* _Quoted passage_:
== Segment start ==
To be sure, many upstart telecom companies continue to attract new investor funding. Investors received some good news Aug. 8 when telecom giant Verizon Communications Inc. announced it was merging its digital subscriber line assets with upstart NorthPoint, one of a handful of companies that have raised lots of money from bond investors to build networks for high-speed Internet access. Stocks and bonds of a few competitors, including Covad, rallied in response.
But the telecom landscape is littered with troubled firms. Even so-called smart-money investors have been burned. Private-equity funds have poured money into the sector over the past year, but many of their investment targets have since gone off the rails.
== Segment end ==
* _Tasks_:
- A) In the telecom passage, which company did Verizon Communications Inc. say it was merging its digital subscriber line assets with?
- B) Please set down the telecom passage word for word, beginning at the words "To be sure, many" and stopping after "rallied in response.".
- C) Carry the passage on telecom investors forward from its last sentence.

Chart analysis data
== Segment start ==
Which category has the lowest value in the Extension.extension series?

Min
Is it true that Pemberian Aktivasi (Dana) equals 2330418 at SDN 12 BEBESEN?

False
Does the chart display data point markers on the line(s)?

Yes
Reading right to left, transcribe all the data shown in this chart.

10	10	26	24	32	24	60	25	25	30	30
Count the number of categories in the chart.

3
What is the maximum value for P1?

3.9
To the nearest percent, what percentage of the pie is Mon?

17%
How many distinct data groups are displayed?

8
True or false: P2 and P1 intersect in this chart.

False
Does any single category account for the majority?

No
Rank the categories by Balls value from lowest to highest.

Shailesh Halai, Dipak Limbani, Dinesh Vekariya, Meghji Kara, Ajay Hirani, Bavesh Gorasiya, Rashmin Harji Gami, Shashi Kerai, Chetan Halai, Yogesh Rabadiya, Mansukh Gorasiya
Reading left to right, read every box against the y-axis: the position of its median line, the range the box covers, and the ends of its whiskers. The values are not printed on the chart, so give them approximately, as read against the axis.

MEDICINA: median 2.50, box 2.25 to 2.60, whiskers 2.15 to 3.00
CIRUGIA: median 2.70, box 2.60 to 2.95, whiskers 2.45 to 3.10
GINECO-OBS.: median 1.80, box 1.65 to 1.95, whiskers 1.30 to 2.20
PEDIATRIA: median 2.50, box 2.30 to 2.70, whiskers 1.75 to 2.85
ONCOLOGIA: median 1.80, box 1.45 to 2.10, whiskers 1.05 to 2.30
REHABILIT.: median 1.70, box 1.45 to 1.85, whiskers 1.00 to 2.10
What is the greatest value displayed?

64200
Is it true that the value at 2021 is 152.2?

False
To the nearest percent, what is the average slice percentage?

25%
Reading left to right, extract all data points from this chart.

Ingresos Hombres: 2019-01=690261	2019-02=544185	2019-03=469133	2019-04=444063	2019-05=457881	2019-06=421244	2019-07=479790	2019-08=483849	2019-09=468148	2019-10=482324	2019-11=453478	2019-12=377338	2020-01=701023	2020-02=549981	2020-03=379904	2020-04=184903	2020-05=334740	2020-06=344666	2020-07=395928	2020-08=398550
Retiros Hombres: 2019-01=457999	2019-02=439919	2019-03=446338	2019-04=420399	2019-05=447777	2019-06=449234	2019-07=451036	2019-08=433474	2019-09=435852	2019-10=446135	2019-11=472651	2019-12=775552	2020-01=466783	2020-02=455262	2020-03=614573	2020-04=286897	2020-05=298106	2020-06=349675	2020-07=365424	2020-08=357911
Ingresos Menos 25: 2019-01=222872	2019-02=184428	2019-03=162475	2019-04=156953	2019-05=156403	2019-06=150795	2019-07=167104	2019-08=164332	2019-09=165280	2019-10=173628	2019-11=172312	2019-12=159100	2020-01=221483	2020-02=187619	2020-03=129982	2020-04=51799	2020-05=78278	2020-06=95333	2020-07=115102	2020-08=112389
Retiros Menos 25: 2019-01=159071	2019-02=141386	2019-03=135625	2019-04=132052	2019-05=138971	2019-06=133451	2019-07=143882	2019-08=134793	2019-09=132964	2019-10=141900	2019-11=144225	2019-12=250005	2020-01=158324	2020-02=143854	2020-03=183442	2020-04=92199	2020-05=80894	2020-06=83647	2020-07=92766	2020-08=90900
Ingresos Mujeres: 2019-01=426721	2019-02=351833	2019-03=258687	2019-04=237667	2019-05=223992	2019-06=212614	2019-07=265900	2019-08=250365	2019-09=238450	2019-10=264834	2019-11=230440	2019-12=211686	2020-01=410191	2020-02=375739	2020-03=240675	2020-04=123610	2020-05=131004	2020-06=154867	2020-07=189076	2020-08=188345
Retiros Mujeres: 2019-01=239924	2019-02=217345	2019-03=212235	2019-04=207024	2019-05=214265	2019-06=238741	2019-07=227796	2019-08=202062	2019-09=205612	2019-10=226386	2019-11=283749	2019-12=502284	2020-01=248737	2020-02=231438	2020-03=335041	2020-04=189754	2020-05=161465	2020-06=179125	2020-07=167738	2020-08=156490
== Segment end ==
* _Results for each task_:
- A) NorthPoint

- B)
To be sure, many upstart telecom companies continue to attract new investor funding. Investors received some good news Aug. 8 when telecom giant Verizon Communications Inc. announced it was merging its digital subscriber line assets with upstart NorthPoint, one of a handful of companies that have raised lots of money from bond investors to build networks for high-speed Internet access. Stocks and bonds of a few competitors, including Covad, rallied in response.

- C)
Take FirstWorld Communications. High-powered buyout firm Texas Pacific Group bought about 20% of the company from Enron Corp. for $129 million in February. FirstWorld went public in March at $17 in a deal underwritten by Lehman Brothers Inc., and the stock quickly more than doubled to $37. But in July, FirstWorld's stock plunged to about $3 after the company announced that revenue would fall far below expectations, its chief executive resigned, and it said it would change its business strategy. The Texas Pacific investment is valued at roughly $33 million now. A spokesman for Texas Pacific noted that FirstWorld is moving away from the Internet-access business to focus on data centers, which FirstWorld says it expects will be more profitable.
CapRock, meanwhile, sold 4.5 million new shares to investors at $19.50 each on June 19 in an offering led by Salomon Smith Barney Inc. and Bear Stearns & Co. Less than three weeks later, the company said it had lost a major contract and warned it would lose three times what analysts had expected in the second quarter. Its shares fell $5.9375 to $12, and are now trading at a little over $8.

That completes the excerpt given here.